- Active: 12 July 1941 - 11 May 1945
- Country: Soviet Union
- Branch: Red Army
- Type: Infantry
- Role: Rifle Division
- Engagements: Second World War Eastern Front Siege of Leningrad; Leningrad–Novgorod Offensive; Baltic Offensive; Prague Offensive; ; ;
- Decorations: Order of the Red Banner Order of Kutuzov 2nd Class
- Battle honours: Gatchina

Commanders
- Notable commanders: Major-General Mikhail Yenshin (25 October 1941 - 1 November 1942)

= 291st Rifle Division =

The 291st Rifle Division (291-я стрелковая дивизия) was an infantry division of the Soviet Union's Red Army during World War II. Formed in the summer of 1941, the 290th fought in the siege of Leningrad until its end in January 1944, and then in the Baltic states, Poland, Germany, and Czechoslovakia before being disbanded after the end of the war in the summer of 1945.

== History ==

The 291st was formed in early July 1941 as the 11th Moscow Militia Division, which soon received a regular Red Army cadre and on 12 July became the 291st Rifle Division. Its basic order of battle included the 181st, 309th, and 1025th Rifle Regiments, as well as the 838th Artillery Regiment. Less than a month after its formation, the division was sent to Leningrad, and by 17 August was part of the city's Krasnogvardeysk fortified sector. At the beginning of September, the division was transferred to the 23rd Army, holding positions against Finnish attack north of the city. The division served with the 23rd Army until March 1943, when it transferred to the 55th Army of the Leningrad Front. In January 1944, when the Leningrad–Novgorod Offensive, which ended the siege, began, the division was part of the 67th Army. At the time, the average rifle company in the division had about 70 men, half of authorized strength.

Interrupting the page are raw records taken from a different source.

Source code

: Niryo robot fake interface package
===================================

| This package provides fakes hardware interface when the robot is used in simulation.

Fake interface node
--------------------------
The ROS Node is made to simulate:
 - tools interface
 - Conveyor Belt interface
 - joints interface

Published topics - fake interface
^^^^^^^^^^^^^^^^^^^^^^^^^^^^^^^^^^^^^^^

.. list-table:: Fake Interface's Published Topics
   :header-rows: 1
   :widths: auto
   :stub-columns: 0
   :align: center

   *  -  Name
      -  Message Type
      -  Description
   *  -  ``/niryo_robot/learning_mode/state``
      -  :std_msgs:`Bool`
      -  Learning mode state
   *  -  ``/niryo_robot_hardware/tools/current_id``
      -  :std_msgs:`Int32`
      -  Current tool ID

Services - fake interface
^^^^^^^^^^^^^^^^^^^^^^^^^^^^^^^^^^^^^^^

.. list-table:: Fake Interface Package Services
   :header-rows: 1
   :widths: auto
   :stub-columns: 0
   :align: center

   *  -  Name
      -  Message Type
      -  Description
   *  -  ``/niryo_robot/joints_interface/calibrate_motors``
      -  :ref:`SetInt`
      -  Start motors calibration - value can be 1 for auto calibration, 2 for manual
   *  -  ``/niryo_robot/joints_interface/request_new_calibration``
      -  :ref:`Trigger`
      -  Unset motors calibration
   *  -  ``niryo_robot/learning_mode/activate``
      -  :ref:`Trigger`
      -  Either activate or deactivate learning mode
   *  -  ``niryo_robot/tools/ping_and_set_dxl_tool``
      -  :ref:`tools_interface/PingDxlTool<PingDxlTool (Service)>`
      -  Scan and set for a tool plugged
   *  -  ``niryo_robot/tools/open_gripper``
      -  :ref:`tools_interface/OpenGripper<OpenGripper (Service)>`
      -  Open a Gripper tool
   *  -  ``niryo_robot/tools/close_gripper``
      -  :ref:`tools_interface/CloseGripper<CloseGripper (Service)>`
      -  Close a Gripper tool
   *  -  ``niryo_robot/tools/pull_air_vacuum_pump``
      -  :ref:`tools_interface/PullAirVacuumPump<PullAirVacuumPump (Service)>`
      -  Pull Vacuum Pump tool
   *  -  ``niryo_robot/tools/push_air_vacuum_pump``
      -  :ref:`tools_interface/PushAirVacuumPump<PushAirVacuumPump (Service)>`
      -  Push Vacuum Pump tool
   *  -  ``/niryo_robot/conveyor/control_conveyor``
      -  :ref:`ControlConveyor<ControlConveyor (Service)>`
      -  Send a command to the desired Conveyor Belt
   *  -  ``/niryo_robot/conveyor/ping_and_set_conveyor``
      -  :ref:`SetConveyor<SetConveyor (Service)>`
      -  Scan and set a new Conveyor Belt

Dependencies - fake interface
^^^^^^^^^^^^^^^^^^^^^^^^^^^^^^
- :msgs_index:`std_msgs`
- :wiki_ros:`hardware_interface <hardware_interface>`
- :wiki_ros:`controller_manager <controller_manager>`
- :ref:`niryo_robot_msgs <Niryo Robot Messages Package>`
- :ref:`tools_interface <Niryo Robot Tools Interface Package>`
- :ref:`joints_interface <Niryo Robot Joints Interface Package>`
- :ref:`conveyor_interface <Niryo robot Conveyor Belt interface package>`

In April 1944 the 67th Army was transferred to the 3rd Baltic Front, and the division became part of the army's 116th Rifle Corps. In September the division was withdrawn to the Reserve of the Supreme High Command where it remained for over three months. Returning to the front in December, the 291st became part of the 1st Ukrainian Front's 21st Army. The division fought in Poland, Germany, and northern Czechoslovakia for the rest of the war. The division was disbanded in the summer of 1945 with the Central Group of Forces.